Complexity of gene codes (Introduction)

by dhw, Wednesday, January 26, 2011, 23:14 (4858 days ago) @ David Turell

David has drawn our attention to a long article about the genome, which consists of "layer upon layer of life all the way down". David says that "the DNA code is alpha. No one can yet see the omega."-I don't see how anyone can with confidence maintain that such an intricate mechanism could fashion itself by accident, but I was particularly struck by statements near the very end of the article, which raise all manner of questions:-"Having plunged headlong toward the micro and molecular in their drive to reduce the living to the inanimate, biologists now find unapologetic life staring back at them from every chromatogram, every electron micrograph, every gene expression profile. Things do not become simpler, less organic, less animate."
"The hopeful thing is that molecular biologists today — slowly but surely, and perhaps despite themselves — are increasingly being driven to enlarge their understanding through a reckoning with genetic contexts. As a result, they are writing "finis" to the misbegotten hope for a non-lifelike foundation of life, even if the fact hasn't yet been widely announced. It is, I think, time for the announcement."-I may have totally misunderstood this, and do please correct me if I have, but I presume he means that this research heralds the death knell of the theory that life can come into being from non-living materials (abiogenesis). At first glance, this may seem like a poke in the eye for our materialist, atheist friends, but is it? If Planet Earth had a finite beginning, and indeed if our whole material universe had a finite beginning, where did life spring from, if not from a non-lifelike foundation?

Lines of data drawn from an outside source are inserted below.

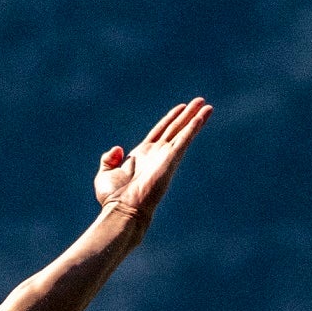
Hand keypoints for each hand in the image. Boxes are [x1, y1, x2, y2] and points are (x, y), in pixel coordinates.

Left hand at [95, 98, 211, 220]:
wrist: (124, 209)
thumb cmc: (114, 198)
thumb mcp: (105, 175)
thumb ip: (108, 160)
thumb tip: (117, 149)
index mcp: (143, 155)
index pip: (160, 131)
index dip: (170, 119)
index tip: (181, 108)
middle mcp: (156, 154)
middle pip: (175, 128)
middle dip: (187, 114)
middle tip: (200, 101)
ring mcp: (165, 156)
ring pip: (183, 131)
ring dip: (195, 118)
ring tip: (207, 105)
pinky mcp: (171, 158)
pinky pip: (185, 138)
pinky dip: (194, 127)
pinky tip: (202, 116)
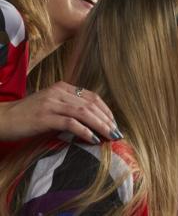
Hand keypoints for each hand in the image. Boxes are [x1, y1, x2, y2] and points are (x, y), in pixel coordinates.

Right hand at [0, 81, 122, 143]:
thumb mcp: (52, 106)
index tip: (114, 123)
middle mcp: (59, 92)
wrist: (2, 118)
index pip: (92, 97)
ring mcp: (51, 103)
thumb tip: (94, 123)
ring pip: (84, 113)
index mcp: (63, 87)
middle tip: (117, 133)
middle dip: (107, 120)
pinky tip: (93, 139)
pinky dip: (85, 131)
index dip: (106, 110)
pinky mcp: (44, 117)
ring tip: (110, 136)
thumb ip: (70, 109)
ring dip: (101, 126)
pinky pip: (71, 123)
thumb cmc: (28, 116)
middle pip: (91, 105)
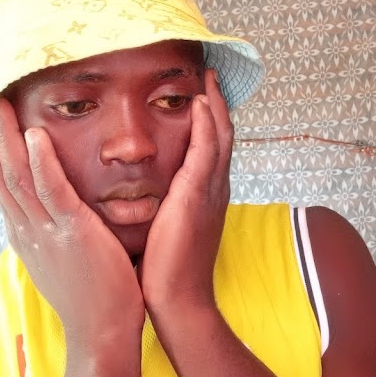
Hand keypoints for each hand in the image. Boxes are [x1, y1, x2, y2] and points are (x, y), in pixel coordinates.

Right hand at [0, 98, 144, 350]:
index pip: (3, 187)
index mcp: (26, 236)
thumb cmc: (92, 297)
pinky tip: (34, 137)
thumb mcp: (61, 260)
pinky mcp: (72, 232)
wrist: (102, 332)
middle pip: (2, 176)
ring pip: (17, 177)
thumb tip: (52, 214)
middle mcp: (28, 231)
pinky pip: (50, 190)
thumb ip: (53, 233)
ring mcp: (46, 232)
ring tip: (2, 107)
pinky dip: (40, 162)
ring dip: (8, 139)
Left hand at [139, 70, 231, 322]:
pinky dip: (206, 126)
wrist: (178, 301)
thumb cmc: (168, 271)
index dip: (212, 121)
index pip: (213, 149)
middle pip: (223, 136)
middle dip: (219, 104)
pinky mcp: (196, 198)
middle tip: (212, 75)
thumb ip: (167, 207)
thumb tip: (152, 195)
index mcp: (207, 197)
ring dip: (215, 105)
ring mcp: (210, 193)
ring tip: (209, 79)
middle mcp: (215, 190)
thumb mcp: (169, 229)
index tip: (203, 95)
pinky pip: (205, 152)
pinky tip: (199, 104)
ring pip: (220, 138)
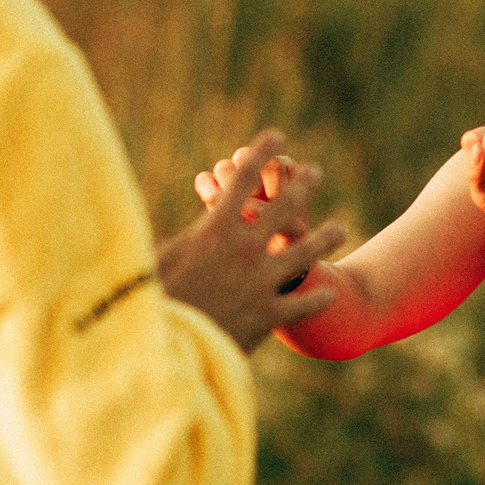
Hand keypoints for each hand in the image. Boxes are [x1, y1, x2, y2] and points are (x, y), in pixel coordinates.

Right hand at [160, 130, 344, 350]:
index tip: (276, 136)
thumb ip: (161, 239)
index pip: (241, 182)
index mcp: (214, 231)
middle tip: (316, 172)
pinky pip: (299, 305)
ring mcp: (261, 283)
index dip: (259, 155)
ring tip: (341, 228)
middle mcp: (244, 251)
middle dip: (301, 187)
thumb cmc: (150, 300)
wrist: (167, 348)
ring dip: (324, 240)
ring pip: (303, 255)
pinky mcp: (268, 316)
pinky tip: (329, 294)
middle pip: (282, 210)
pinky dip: (315, 299)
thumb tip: (143, 221)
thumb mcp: (150, 261)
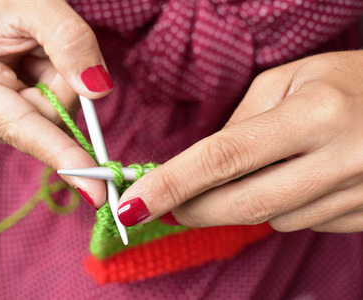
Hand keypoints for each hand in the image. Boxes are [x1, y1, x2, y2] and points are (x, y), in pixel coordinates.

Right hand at [0, 0, 112, 207]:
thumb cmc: (4, 4)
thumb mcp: (41, 7)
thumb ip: (70, 43)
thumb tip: (96, 90)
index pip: (23, 129)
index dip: (62, 157)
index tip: (94, 190)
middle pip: (46, 127)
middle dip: (62, 90)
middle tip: (46, 52)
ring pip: (53, 125)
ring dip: (58, 88)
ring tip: (35, 57)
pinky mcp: (5, 126)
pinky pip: (51, 121)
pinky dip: (54, 95)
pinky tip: (35, 73)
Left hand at [118, 51, 362, 232]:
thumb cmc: (349, 82)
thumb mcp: (290, 82)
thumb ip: (241, 126)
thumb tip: (202, 170)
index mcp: (315, 115)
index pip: (223, 157)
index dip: (172, 183)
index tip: (132, 203)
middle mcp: (340, 160)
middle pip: (241, 205)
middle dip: (192, 209)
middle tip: (166, 204)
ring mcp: (358, 195)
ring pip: (271, 218)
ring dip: (244, 201)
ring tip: (263, 167)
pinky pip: (301, 223)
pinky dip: (281, 204)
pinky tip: (296, 178)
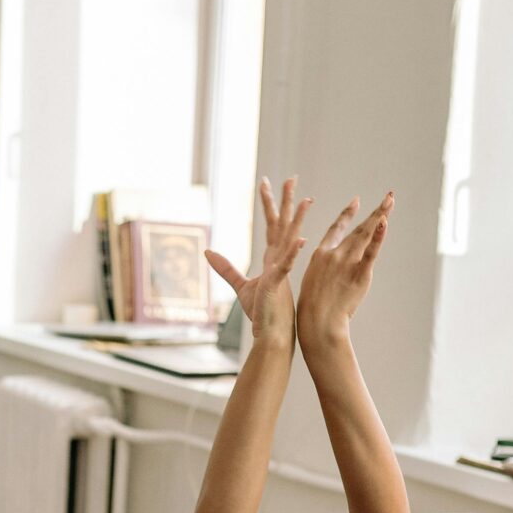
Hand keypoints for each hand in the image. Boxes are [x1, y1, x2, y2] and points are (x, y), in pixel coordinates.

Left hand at [205, 178, 310, 345]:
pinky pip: (287, 265)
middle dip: (286, 202)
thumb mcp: (240, 285)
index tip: (267, 184)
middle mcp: (280, 260)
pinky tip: (300, 239)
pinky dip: (293, 253)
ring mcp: (281, 270)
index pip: (272, 226)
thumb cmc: (261, 312)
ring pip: (290, 240)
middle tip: (291, 178)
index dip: (270, 204)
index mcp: (273, 259)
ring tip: (305, 200)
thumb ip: (225, 267)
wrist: (271, 334)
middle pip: (283, 225)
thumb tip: (208, 251)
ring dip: (297, 220)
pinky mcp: (277, 284)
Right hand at [297, 191, 392, 349]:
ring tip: (391, 201)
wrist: (318, 322)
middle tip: (388, 197)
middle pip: (358, 228)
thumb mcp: (312, 280)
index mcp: (320, 254)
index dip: (347, 214)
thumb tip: (329, 265)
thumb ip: (323, 268)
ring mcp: (347, 262)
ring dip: (380, 215)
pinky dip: (379, 236)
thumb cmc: (312, 308)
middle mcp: (334, 253)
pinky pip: (372, 252)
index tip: (356, 201)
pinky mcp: (359, 273)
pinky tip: (385, 222)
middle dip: (374, 211)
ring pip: (367, 234)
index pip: (337, 228)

Even if our material universe didn't have a finite beginning, but has been here for ever, the same question has to be asked. And the answer can't be a supernatural power that deliberately created the mechanism, because if it had been deliberately created, that power must also have used non-living materials.-No matter how many layers of life it may have, the genome is still material, and so we're left with the argument that material life has always been there ... shades of BBella's views, linked to aspects of process theology? ... which runs counter to every theory of finite beginnings, and makes God the Creator superfluous. I'd have thought that for theists as much as for atheists, the hope for a non-lifelike foundation of life still burns bright.-What have I missed?